Joseph Adcock

Personal information
- Full name: Joseph Mould Adcock
- Born: 10 March 1864 Tamworth, Staffordshire, England
- Died: 24 January 1914 (aged 49) Willesborough, Kent, England

Domestic team information
- 1891-92: Nelson

Career statistics
| Competition | First class |
| Matches | 1 |
| Runs scored | 23 |
| Batting average | 11.50 |
| 100s/50s | 0/0 |
| Top score | 20 |
| Balls bowled | 18 |
| Wickets | 0 |
| Bowling average | – |
| 5 wickets in innings | 0 |
| 10 wickets in match | 0 |
| Best bowling | – |
| Catches/stumpings | 0/0 |
- Source: , 14 October 2016

= Joseph Adcock =

English cleric (1864–1914)

Joseph Mould Adcock (10 March 1864 – 24 January 1914) was an English-born cricketer who played one match of first-class cricket for Nelson in New Zealand in 1891. He also represented South Canterbury against touring cricket teams in 1903 and 1906.

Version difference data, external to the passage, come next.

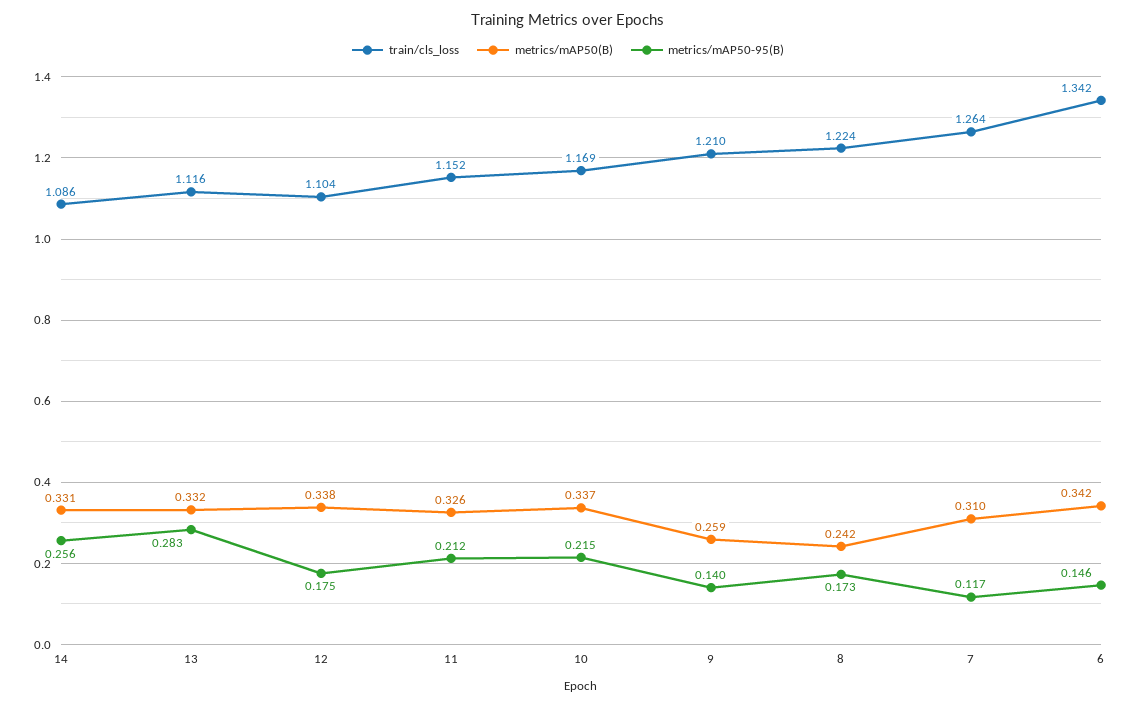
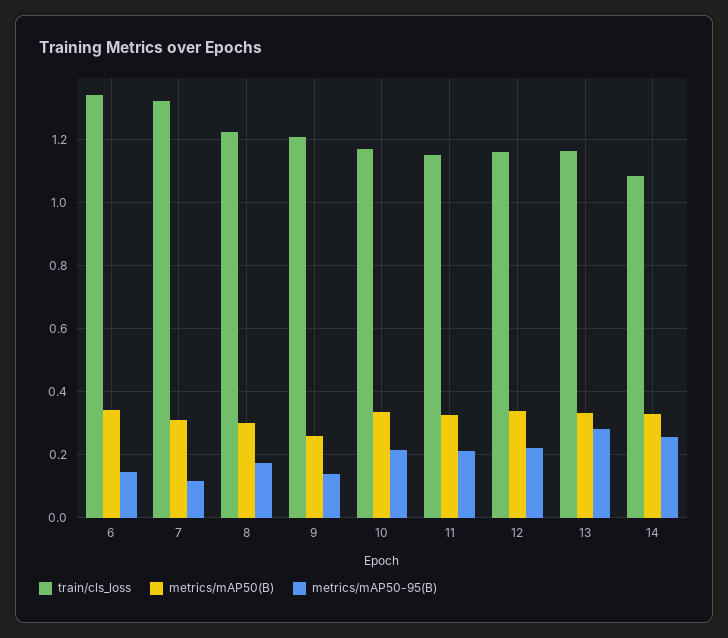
train/cls_loss, 13: 1.116 -> 1.16
train/cls_loss, 12: 1.104 -> 1.16
metrics/mAP50-95(B), 12: 0.175 -> 0.22
metrics/mAP50(B), 8: 0.242 -> 0.3
train/cls_loss, 7: 1.264 -> 1.32

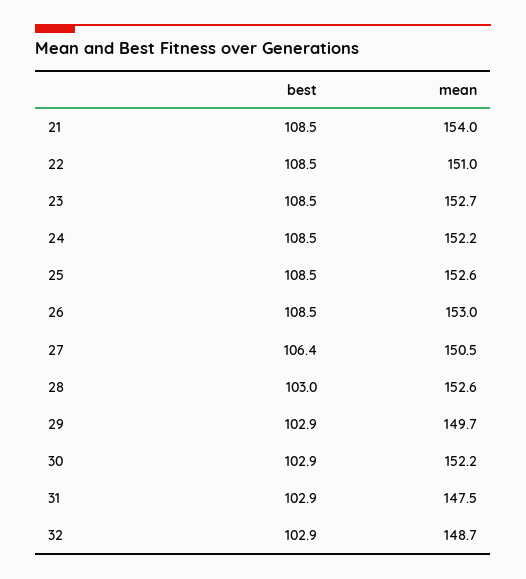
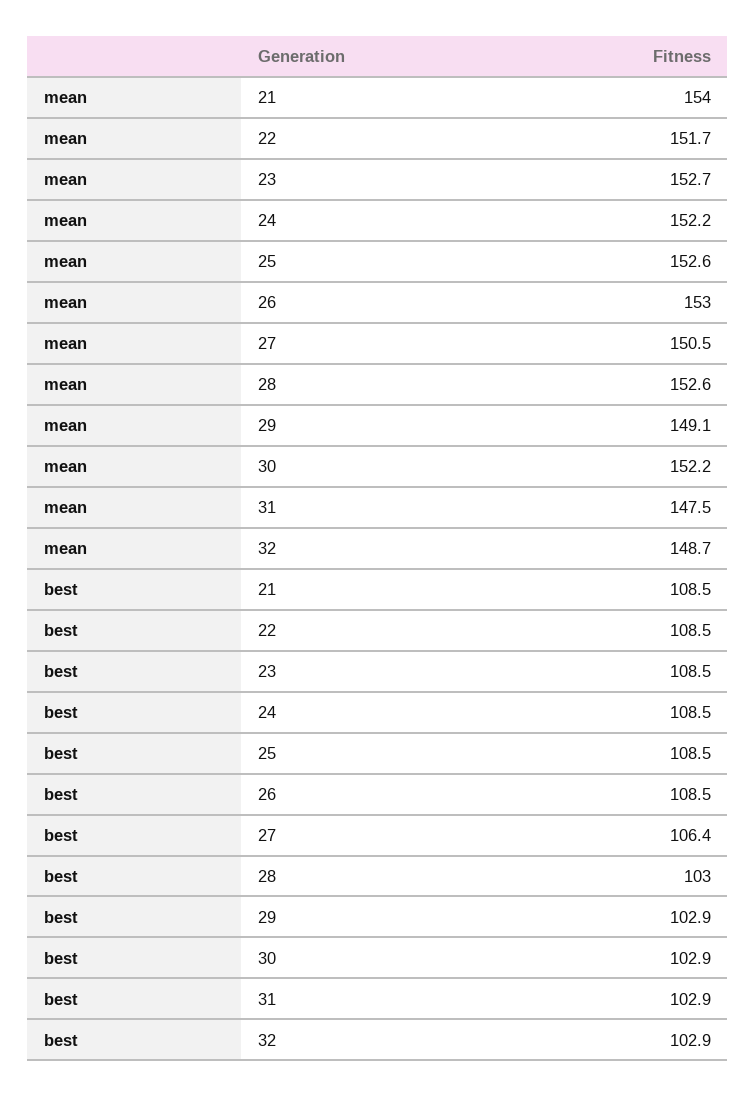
mean, 22: 151 -> 151.7
mean, 29: 149.7 -> 149.1

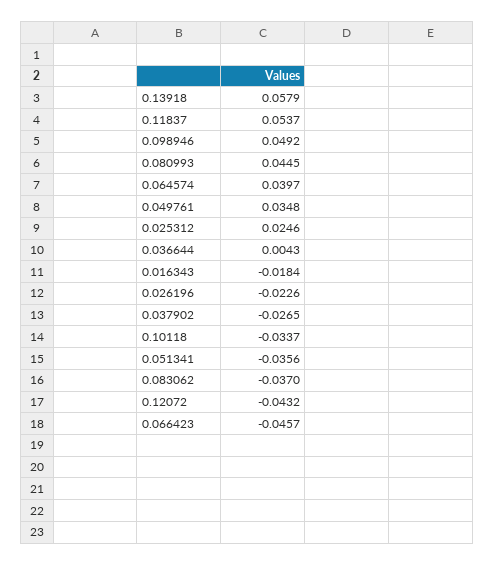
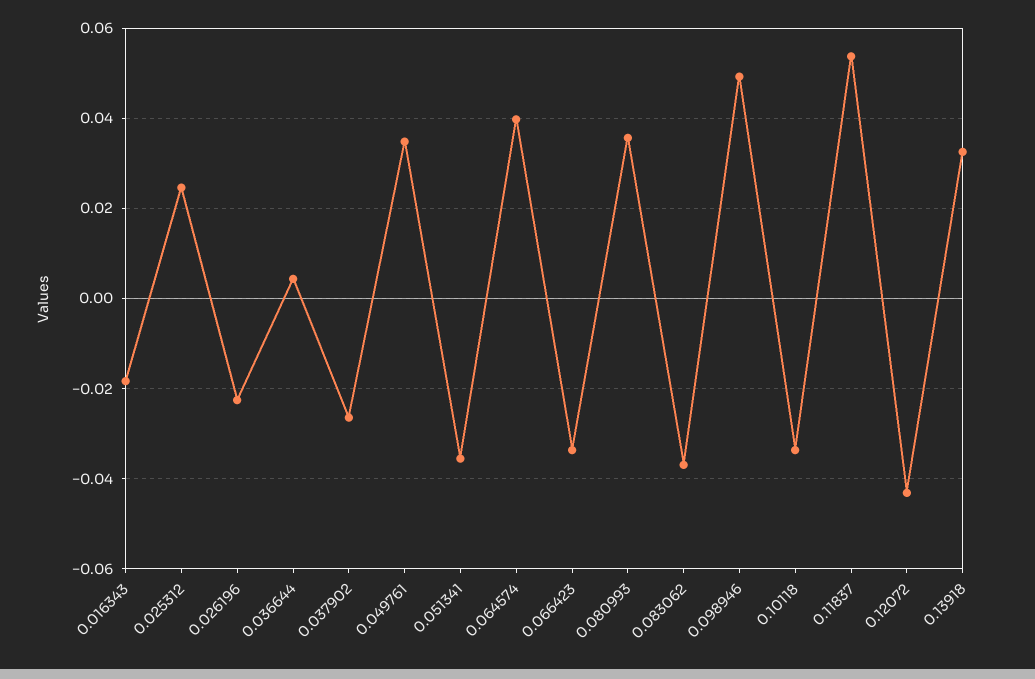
0.13918: 0.0579 -> 0.032
0.080993: 0.0445 -> 0.036
0.066423: -0.0457 -> -0.034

Adcock was an Anglican clergyman. He was ordained as a deacon in 1890 and as a priest in 1892. He served as domestic chaplain to the Bishop of Nelson, and was the curate at Brightwater, then Motueka. He returned to England to study at St Catharine's College, Cambridge, graduating MA in 1903. He returned to New Zealand, serving at Timaru and Temuka. In 1910 he again returned to England, where he was rector of Willesborough from 1911 until his death in 1914. He died after contracting typhoid fever in Switzerland.